Since CYP450 enzymes are downregulated by infection and inflammation stimuli including cytokines such as IL-6, inhibition of IL-6 by siltuximab may restore CYP450 activities to higher levels, leading to increased metabolism of drugs that are CYP450 substrates (eg, amiodarone, diazepam, omeprazole). In patients receiving CYP450 substrates with a narrow therapeutic index, therapeutic monitoring of effect (eg, warfarin) or drug concentration (eg, cyclosporine or theophylline) should be performed. The effect of siltuximab on CYP450 enzyme activity can persist for several weeks after stopping therapy.
In the pivotal trial, siltuximab patients received a median of 19 infusions (range = 1–50 and placebo patients received a median of 8 (range = 2–32). Adverse event data reflect events occurring through the first eight infusions in the two groups. The most common adverse events of any grade in the siltuximab group were rash (28% vs 12% in the placebo group), pruritus (28% vs 8%), upper respiratory tract infection (26% vs 15%), edema (26% vs 27%), weight increase (19% vs 0%), and hyperuricemia (11% vs 0%). The most common grade 3 or 4 adverse events were edema (8% vs 0%), thrombocytopenia (4% vs 4%), and lower respiratory tract infection (4% vs 4%).
The safety of long-term administration in patients with multicentric Castleman’s disease was examined in 19 patients from an initial dose-finding study who benefited from continued treatment with 11 mg/kg every 3 to 6 weeks. Median exposure to siltuximab in these patients was 5.1 years (range = 3.4–7.2 years).
The most common adverse events of any grade were upper respiratory tract infection (63%), diarrhea (32%), pain in extremities, arthralgia, and fatigue (21% each). No patient discontinued therapy due to adverse events, there were no deaths, and no cumulative toxicities were identified. In overall experience with siltuximab, an anaphylactic reaction occurred in 1 of approximately 750 patients. Among 249 receiving siltuximab monotherapy, 4.8% have experienced infusion-related reactions.
The immunogenicity of siltuximab has been evaluated using an antigen-bridging enzyme immunoassay and an electrochemiluminescence-based immunoassay. Overall, anti-siltuximab antibodies have been found in 1 (0.2%) of 411 patients, with no neutralizing capability observed in the one case.
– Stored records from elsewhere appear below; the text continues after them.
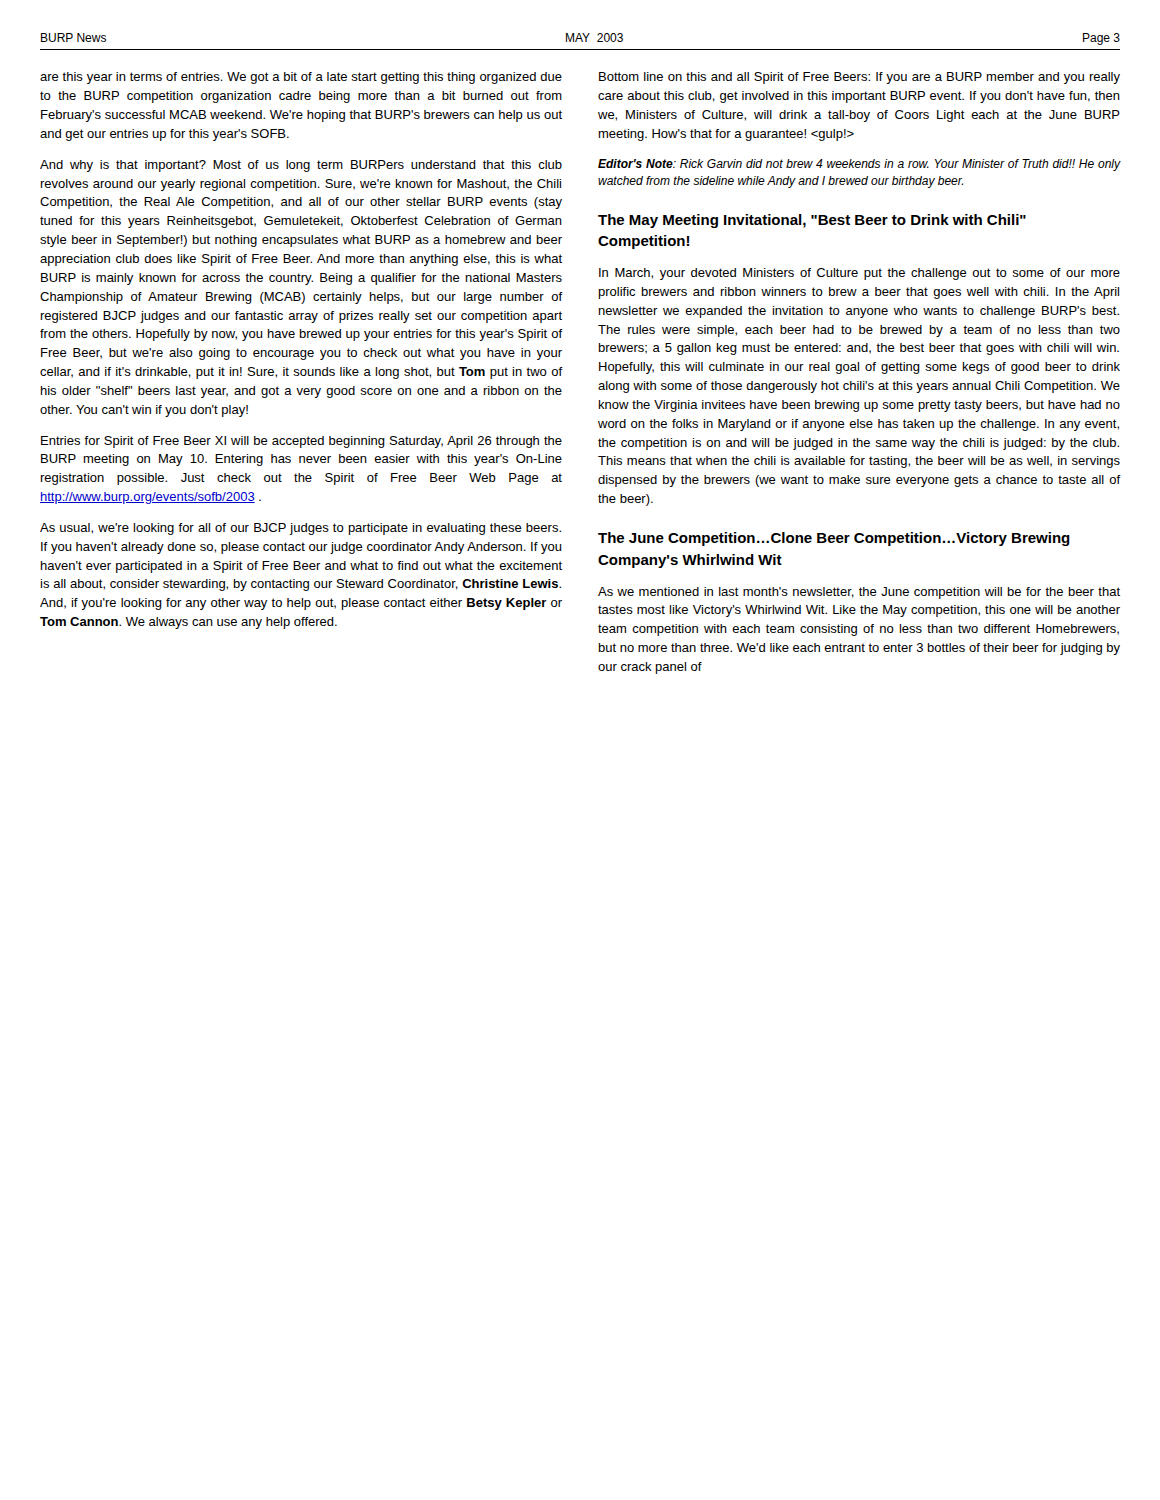BURP News MAY 2003 Page 3
are this year in terms of entries. We got a bit of a late start getting this thing organized due to the BURP competition organization cadre being more than a bit burned out from February's successful MCAB weekend. We're hoping that BURP's brewers can help us out and get our entries up for this year's SOFB.
And why is that important? Most of us long term BURPers understand that this club revolves around our yearly regional competition. Sure, we're known for Mashout, the Chili Competition, the Real Ale Competition, and all of our other stellar BURP events (stay tuned for this years Reinheitsgebot, Gemuletekeit, Oktoberfest Celebration of German style beer in September!) but nothing encapsulates what BURP as a homebrew and beer appreciation club does like Spirit of Free Beer. And more than anything else, this is what BURP is mainly known for across the country. Being a qualifier for the national Masters Championship of Amateur Brewing (MCAB) certainly helps, but our large number of registered BJCP judges and our fantastic array of prizes really set our competition apart from the others. Hopefully by now, you have brewed up your entries for this year's Spirit of Free Beer, but we're also going to encourage you to check out what you have in your cellar, and if it's drinkable, put it in! Sure, it sounds like a long shot, but Tom put in two of his older "shelf" beers last year, and got a very good score on one and a ribbon on the other. You can't win if you don't play!
Entries for Spirit of Free Beer XI will be accepted beginning Saturday, April 26 through the BURP meeting on May 10. Entering has never been easier with this year's On-Line registration possible. Just check out the Spirit of Free Beer Web Page at http://www.burp.org/events/sofb/2003 .
As usual, we're looking for all of our BJCP judges to participate in evaluating these beers. If you haven't already done so, please contact our judge coordinator Andy Anderson. If you haven't ever participated in a Spirit of Free Beer and what to find out what the excitement is all about, consider stewarding, by contacting our Steward Coordinator, Christine Lewis. And, if you're looking for any other way to help out, please contact either Betsy Kepler or Tom Cannon. We always can use any help offered.
Bottom line on this and all Spirit of Free Beers: If you are a BURP member and you really care about this club, get involved in this important BURP event. If you don't have fun, then we, Ministers of Culture, will drink a tall-boy of Coors Light each at the June BURP meeting. How's that for a guarantee! <gulp!>
Editor's Note: Rick Garvin did not brew 4 weekends in a row. Your Minister of Truth did!! He only watched from the sideline while Andy and I brewed our birthday beer.
The May Meeting Invitational, "Best Beer to Drink with Chili" Competition!
In March, your devoted Ministers of Culture put the challenge out to some of our more prolific brewers and ribbon winners to brew a beer that goes well with chili. In the April newsletter we expanded the invitation to anyone who wants to challenge BURP's best. The rules were simple, each beer had to be brewed by a team of no less than two brewers; a 5 gallon keg must be entered: and, the best beer that goes with chili will win. Hopefully, this will culminate in our real goal of getting some kegs of good beer to drink along with some of those dangerously hot chili's at this years annual Chili Competition. We know the Virginia invitees have been brewing up some pretty tasty beers, but have had no word on the folks in Maryland or if anyone else has taken up the challenge. In any event, the competition is on and will be judged in the same way the chili is judged: by the club. This means that when the chili is available for tasting, the beer will be as well, in servings dispensed by the brewers (we want to make sure everyone gets a chance to taste all of the beer).
The June Competition…Clone Beer Competition…Victory Brewing Company's Whirlwind Wit
As we mentioned in last month's newsletter, the June competition will be for the beer that tastes most like Victory's Whirlwind Wit. Like the May competition, this one will be another team competition with each team consisting of no less than two different Homebrewers, but no more than three. We'd like each entrant to enter 3 bottles of their beer for judging by our crack panel of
Siltuximab carries warnings/precautions for concurrent active severe infection, vaccinations, infusion-related reactions, and gastrointestinal perforation. Patients with severe infection should not receive siltuximab until the infection resolves, and all patients should be monitored closely for infection. Patients should not receive live vaccines, since IL-6 inhibition may interfere with the normal immune response. The drug should be permanently discontinued in patients with severe infusion-related reactions, anaphylaxis, severe allergic reactions, or cytokine release syndromes. ■
1. U.S. Food and Drug Administration: Approved drugs. Siltuximab. Available at www.fda.gov/Drugs/InformationOnDrugs/ApprovedDrugs/ucm394675.htm.
2. SYLVANTTM (siltuximab) for Injection prescribing information, Janssen Biotech, Inc, April 2014. Available at www.accessdata.fda.gov/drugsatfda_docs/label/2014/125496s000lbl.pdf.